In this latest measure the finance minister is promising civil servants the following:
Monetary Benefits
First on the list is a 20 percent increase in the Zimbabwean dollar salary component backdated to the 1st of January 2022. This means is one was earning 10 000 rtgs they will now be earning 12 000 rtgs.
The government has also added 100USD per month in hard currency to every civil servant with effect from the 1st of March 2022. This will be done through conversion of a corresponding Zimbabwe dollar salary amount into hard currency, bringing the foreign currency amount to 175USD.
Teacher unions last week declared that their members would only resume duties after their employer had acceded to their demand for the pre-October 2018 salary of US$520 or its equivalent in local currency. The offer made by the government is far off from this request.
Non-Monetary Benefits
The government has offered to pay school fees for up to 3 biological children per teaching family, with a cap of 20 000 rtgs per child per term. The fees are to be paid directly to the school. Does this mean that if one is a teacher and looking after children of a deceased family member, those children will not get their fees paid?
The government has also promised to construct 34 000 housing units (2 125 block flats) over a five-year period as institutional accommodation including critical amenities, for teachers within the school premises. This is a way of cutting off transportation as teachers will have no excuses to not be at work.
The provision of transportation to ferry rural and urban teachers is on the list.

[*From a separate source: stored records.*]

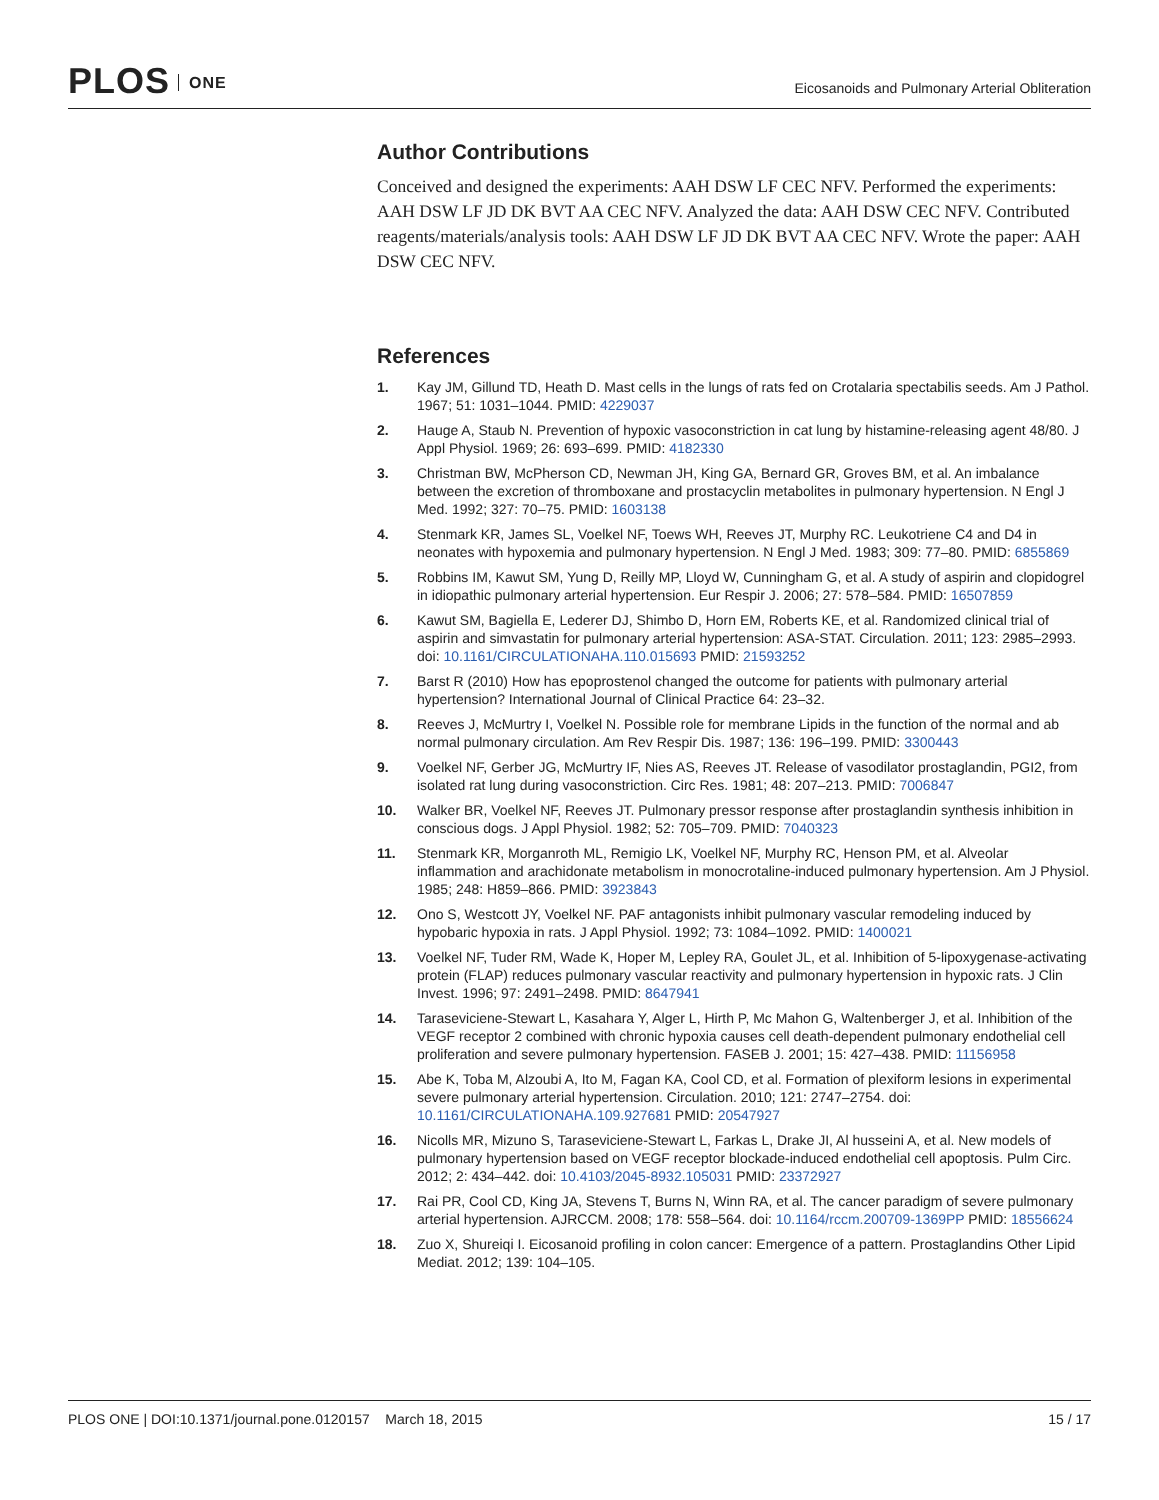PLOS ONE
Eicosanoids and Pulmonary Arterial Obliteration
Author Contributions
Conceived and designed the experiments: AAH DSW LF CEC NFV. Performed the experiments: AAH DSW LF JD DK BVT AA CEC NFV. Analyzed the data: AAH DSW CEC NFV. Contributed reagents/materials/analysis tools: AAH DSW LF JD DK BVT AA CEC NFV. Wrote the paper: AAH DSW CEC NFV.
References
1. Kay JM, Gillund TD, Heath D. Mast cells in the lungs of rats fed on Crotalaria spectabilis seeds. Am J Pathol. 1967; 51: 1031–1044. PMID: 4229037
2. Hauge A, Staub N. Prevention of hypoxic vasoconstriction in cat lung by histamine-releasing agent 48/80. J Appl Physiol. 1969; 26: 693–699. PMID: 4182330
3. Christman BW, McPherson CD, Newman JH, King GA, Bernard GR, Groves BM, et al. An imbalance between the excretion of thromboxane and prostacyclin metabolites in pulmonary hypertension. N Engl J Med. 1992; 327: 70–75. PMID: 1603138
4. Stenmark KR, James SL, Voelkel NF, Toews WH, Reeves JT, Murphy RC. Leukotriene C4 and D4 in neonates with hypoxemia and pulmonary hypertension. N Engl J Med. 1983; 309: 77–80. PMID: 6855869
5. Robbins IM, Kawut SM, Yung D, Reilly MP, Lloyd W, Cunningham G, et al. A study of aspirin and clopidogrel in idiopathic pulmonary arterial hypertension. Eur Respir J. 2006; 27: 578–584. PMID: 16507859
6. Kawut SM, Bagiella E, Lederer DJ, Shimbo D, Horn EM, Roberts KE, et al. Randomized clinical trial of aspirin and simvastatin for pulmonary arterial hypertension: ASA-STAT. Circulation. 2011; 123: 2985–2993. doi: 10.1161/CIRCULATIONAHA.110.015693 PMID: 21593252
7. Barst R (2010) How has epoprostenol changed the outcome for patients with pulmonary arterial hypertension? International Journal of Clinical Practice 64: 23–32.
8. Reeves J, McMurtry I, Voelkel N. Possible role for membrane Lipids in the function of the normal and ab normal pulmonary circulation. Am Rev Respir Dis. 1987; 136: 196–199. PMID: 3300443
9. Voelkel NF, Gerber JG, McMurtry IF, Nies AS, Reeves JT. Release of vasodilator prostaglandin, PGI2, from isolated rat lung during vasoconstriction. Circ Res. 1981; 48: 207–213. PMID: 7006847
10. Walker BR, Voelkel NF, Reeves JT. Pulmonary pressor response after prostaglandin synthesis inhibition in conscious dogs. J Appl Physiol. 1982; 52: 705–709. PMID: 7040323
11. Stenmark KR, Morganroth ML, Remigio LK, Voelkel NF, Murphy RC, Henson PM, et al. Alveolar inflammation and arachidonate metabolism in monocrotaline-induced pulmonary hypertension. Am J Physiol. 1985; 248: H859–866. PMID: 3923843
12. Ono S, Westcott JY, Voelkel NF. PAF antagonists inhibit pulmonary vascular remodeling induced by hypobaric hypoxia in rats. J Appl Physiol. 1992; 73: 1084–1092. PMID: 1400021
13. Voelkel NF, Tuder RM, Wade K, Hoper M, Lepley RA, Goulet JL, et al. Inhibition of 5-lipoxygenase-activating protein (FLAP) reduces pulmonary vascular reactivity and pulmonary hypertension in hypoxic rats. J Clin Invest. 1996; 97: 2491–2498. PMID: 8647941
14. Taraseviciene-Stewart L, Kasahara Y, Alger L, Hirth P, Mc Mahon G, Waltenberger J, et al. Inhibition of the VEGF receptor 2 combined with chronic hypoxia causes cell death-dependent pulmonary endothelial cell proliferation and severe pulmonary hypertension. FASEB J. 2001; 15: 427–438. PMID: 11156958
15. Abe K, Toba M, Alzoubi A, Ito M, Fagan KA, Cool CD, et al. Formation of plexiform lesions in experimental severe pulmonary arterial hypertension. Circulation. 2010; 121: 2747–2754. doi: 10.1161/CIRCULATIONAHA.109.927681 PMID: 20547927
16. Nicolls MR, Mizuno S, Taraseviciene-Stewart L, Farkas L, Drake JI, Al husseini A, et al. New models of pulmonary hypertension based on VEGF receptor blockade-induced endothelial cell apoptosis. Pulm Circ. 2012; 2: 434–442. doi: 10.4103/2045-8932.105031 PMID: 23372927
17. Rai PR, Cool CD, King JA, Stevens T, Burns N, Winn RA, et al. The cancer paradigm of severe pulmonary arterial hypertension. AJRCCM. 2008; 178: 558–564. doi: 10.1164/rccm.200709-1369PP PMID: 18556624
18. Zuo X, Shureiqi I. Eicosanoid profiling in colon cancer: Emergence of a pattern. Prostaglandins Other Lipid Mediat. 2012; 139: 104–105.
PLOS ONE | DOI:10.1371/journal.pone.0120157 March 18, 2015
15 / 17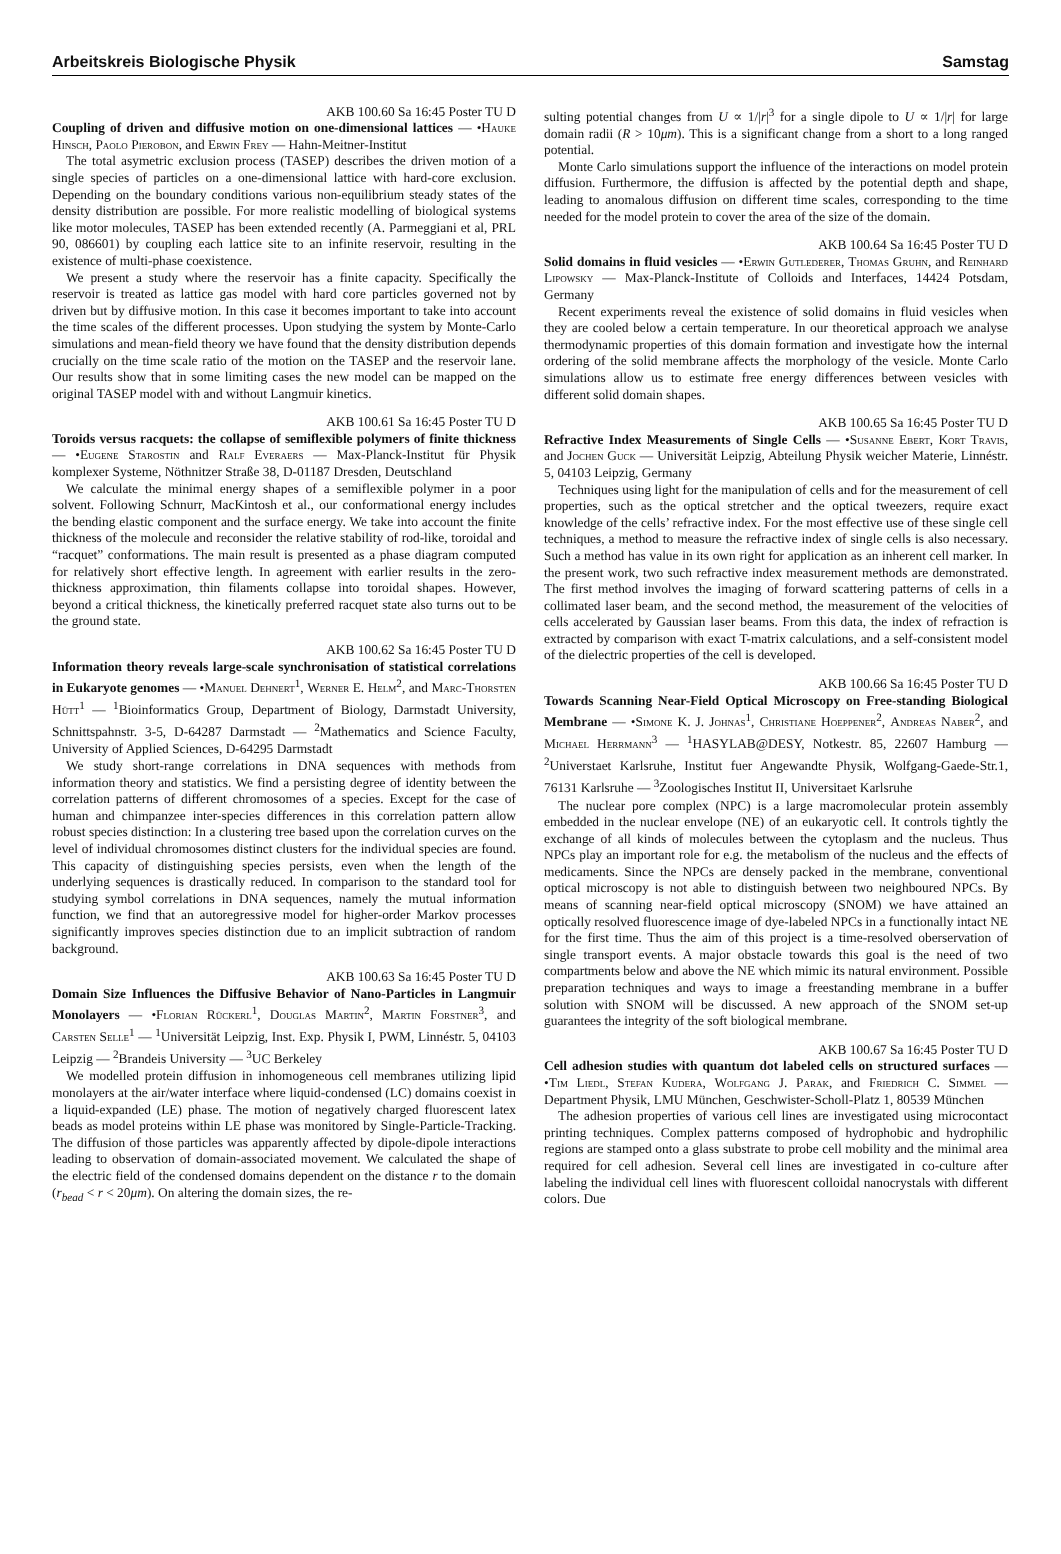Arbeitskreis Biologische Physik Samstag
AKB 100.60 Sa 16:45 Poster TU D
Coupling of driven and diffusive motion on one-dimensional lattices — •Hauke Hinsch, Paolo Pierobon, and Erwin Frey — Hahn-Meitner-Institut
The total asymetric exclusion process (TASEP) describes the driven motion of a single species of particles on a one-dimensional lattice with hard-core exclusion. Depending on the boundary conditions various non-equilibrium steady states of the density distribution are possible. For more realistic modelling of biological systems like motor molecules, TASEP has been extended recently (A. Parmeggiani et al, PRL 90, 086601) by coupling each lattice site to an infinite reservoir, resulting in the existence of multi-phase coexistence.
We present a study where the reservoir has a finite capacity. Specifically the reservoir is treated as lattice gas model with hard core particles governed not by driven but by diffusive motion. In this case it becomes important to take into account the time scales of the different processes. Upon studying the system by Monte-Carlo simulations and mean-field theory we have found that the density distribution depends crucially on the time scale ratio of the motion on the TASEP and the reservoir lane. Our results show that in some limiting cases the new model can be mapped on the original TASEP model with and without Langmuir kinetics.
AKB 100.61 Sa 16:45 Poster TU D
Toroids versus racquets: the collapse of semiflexible polymers of finite thickness — •Eugene Starostin and Ralf Everaers — Max-Planck-Institut für Physik komplexer Systeme, Nöthnitzer Straße 38, D-01187 Dresden, Deutschland
We calculate the minimal energy shapes of a semiflexible polymer in a poor solvent. Following Schnurr, MacKintosh et al., our conformational energy includes the bending elastic component and the surface energy. We take into account the finite thickness of the molecule and reconsider the relative stability of rod-like, toroidal and “racquet” conformations. The main result is presented as a phase diagram computed for relatively short effective length. In agreement with earlier results in the zero-thickness approximation, thin filaments collapse into toroidal shapes. However, beyond a critical thickness, the kinetically preferred racquet state also turns out to be the ground state.
AKB 100.62 Sa 16:45 Poster TU D
Information theory reveals large-scale synchronisation of statistical correlations in Eukaryote genomes — •Manuel Dehnert<sup>1</sup>, Werner E. Helm<sup>2</sup>, and Marc-Thorsten Hütt<sup>1</sup> — <sup>1</sup>Bioinformatics Group, Department of Biology, Darmstadt University, Schnittspahnstr. 3-5, D-64287 Darmstadt — <sup>2</sup>Mathematics and Science Faculty, University of Applied Sciences, D-64295 Darmstadt
We study short-range correlations in DNA sequences with methods from information theory and statistics. We find a persisting degree of identity between the correlation patterns of different chromosomes of a species. Except for the case of human and chimpanzee inter-species differences in this correlation pattern allow robust species distinction: In a clustering tree based upon the correlation curves on the level of individual chromosomes distinct clusters for the individual species are found. This capacity of distinguishing species persists, even when the length of the underlying sequences is drastically reduced. In comparison to the standard tool for studying symbol correlations in DNA sequences, namely the mutual information function, we find that an autoregressive model for higher-order Markov processes significantly improves species distinction due to an implicit subtraction of random background.
AKB 100.63 Sa 16:45 Poster TU D
Domain Size Influences the Diffusive Behavior of Nano-Particles in Langmuir Monolayers — •Florian Rückerl<sup>1</sup>, Douglas Martin<sup>2</sup>, Martin Forstner<sup>3</sup>, and Carsten Selle<sup>1</sup> — <sup>1</sup>Universität Leipzig, Inst. Exp. Physik I, PWM, Linnéstr. 5, 04103 Leipzig — <sup>2</sup>Brandeis University — <sup>3</sup>UC Berkeley
We modelled protein diffusion in inhomogeneous cell membranes utilizing lipid monolayers at the air/water interface where liquid-condensed (LC) domains coexist in a liquid-expanded (LE) phase. The motion of negatively charged fluorescent latex beads as model proteins within LE phase was monitored by Single-Particle-Tracking. The diffusion of those particles was apparently affected by dipole-dipole interactions leading to observation of domain-associated movement. We calculated the shape of the electric field of the condensed domains dependent on the distance r to the domain (r<sub>bead</sub> < r < 20μm). On altering the domain sizes, the re-
sulting potential changes from U ∝ 1/|r|<sup>3</sup> for a single dipole to U ∝ 1/|r| for large domain radii (R > 10μm). This is a significant change from a short to a long ranged potential.
Monte Carlo simulations support the influence of the interactions on model protein diffusion. Furthermore, the diffusion is affected by the potential depth and shape, leading to anomalous diffusion on different time scales, corresponding to the time needed for the model protein to cover the area of the size of the domain.
AKB 100.64 Sa 16:45 Poster TU D
Solid domains in fluid vesicles — •Erwin Gutlederer, Thomas Gruhn, and Reinhard Lipowsky — Max-Planck-Institute of Colloids and Interfaces, 14424 Potsdam, Germany
Recent experiments reveal the existence of solid domains in fluid vesicles when they are cooled below a certain temperature. In our theoretical approach we analyse thermodynamic properties of this domain formation and investigate how the internal ordering of the solid membrane affects the morphology of the vesicle. Monte Carlo simulations allow us to estimate free energy differences between vesicles with different solid domain shapes.
AKB 100.65 Sa 16:45 Poster TU D
Refractive Index Measurements of Single Cells — •Susanne Ebert, Kort Travis, and Jochen Guck — Universität Leipzig, Abteilung Physik weicher Materie, Linnéstr. 5, 04103 Leipzig, Germany
Techniques using light for the manipulation of cells and for the measurement of cell properties, such as the optical stretcher and the optical tweezers, require exact knowledge of the cells’ refractive index. For the most effective use of these single cell techniques, a method to measure the refractive index of single cells is also necessary. Such a method has value in its own right for application as an inherent cell marker. In the present work, two such refractive index measurement methods are demonstrated. The first method involves the imaging of forward scattering patterns of cells in a collimated laser beam, and the second method, the measurement of the velocities of cells accelerated by Gaussian laser beams. From this data, the index of refraction is extracted by comparison with exact T-matrix calculations, and a self-consistent model of the dielectric properties of the cell is developed.
AKB 100.66 Sa 16:45 Poster TU D
Towards Scanning Near-Field Optical Microscopy on Free-standing Biological Membrane — •Simone K. J. Johnas<sup>1</sup>, Christiane Hoeppener<sup>2</sup>, Andreas Naber<sup>2</sup>, and Michael Herrmann<sup>3</sup> — <sup>1</sup>HASYLAB@DESY, Notkestr. 85, 22607 Hamburg — <sup>2</sup>Universtaet Karlsruhe, Institut fuer Angewandte Physik, Wolfgang-Gaede-Str.1, 76131 Karlsruhe — <sup>3</sup>Zoologisches Institut II, Universitaet Karlsruhe
The nuclear pore complex (NPC) is a large macromolecular protein assembly embedded in the nuclear envelope (NE) of an eukaryotic cell. It controls tightly the exchange of all kinds of molecules between the cytoplasm and the nucleus. Thus NPCs play an important role for e.g. the metabolism of the nucleus and the effects of medicaments. Since the NPCs are densely packed in the membrane, conventional optical microscopy is not able to distinguish between two neighboured NPCs. By means of scanning near-field optical microscopy (SNOM) we have attained an optically resolved fluorescence image of dye-labeled NPCs in a functionally intact NE for the first time. Thus the aim of this project is a time-resolved oberservation of single transport events. A major obstacle towards this goal is the need of two compartments below and above the NE which mimic its natural environment. Possible preparation techniques and ways to image a freestanding membrane in a buffer solution with SNOM will be discussed. A new approach of the SNOM set-up guarantees the integrity of the soft biological membrane.
AKB 100.67 Sa 16:45 Poster TU D
Cell adhesion studies with quantum dot labeled cells on structured surfaces — •Tim Liedl, Stefan Kudera, Wolfgang J. Parak, and Friedrich C. Simmel — Department Physik, LMU München, Geschwister-Scholl-Platz 1, 80539 München
The adhesion properties of various cell lines are investigated using microcontact printing techniques. Complex patterns composed of hydrophobic and hydrophilic regions are stamped onto a glass substrate to probe cell mobility and the minimal area required for cell adhesion. Several cell lines are investigated in co-culture after labeling the individual cell lines with fluorescent colloidal nanocrystals with different colors. Due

The most interesting offers so far are housing loan guarantee schemes and that teachers are to import vehicles duty free. The imported vehicles are not to be disposed of âbefore the expiry of three yearsâ. This means that if a teacher imports a vehicle they cannot sell the vehicle for the next three years. Firstly, we that know they have increased the salaries of teachers, but is it enough for teachers to get housing loans and import vehicles? Is it even enough to pay rent and buy fuel?
The offers made by government look appealing. They are not entirely what the teachers union asked for (which is 520USD). Besides the 20 percent increase, school fees benefit, 100USD, and transport facility, the rest of the benefits are long term. How does getting a flat after five years help a teacher that is struggling to pay rent now?
Whether the offer made by government will be effective remains unseen. Will these efforts be enough  to appease the civil servants?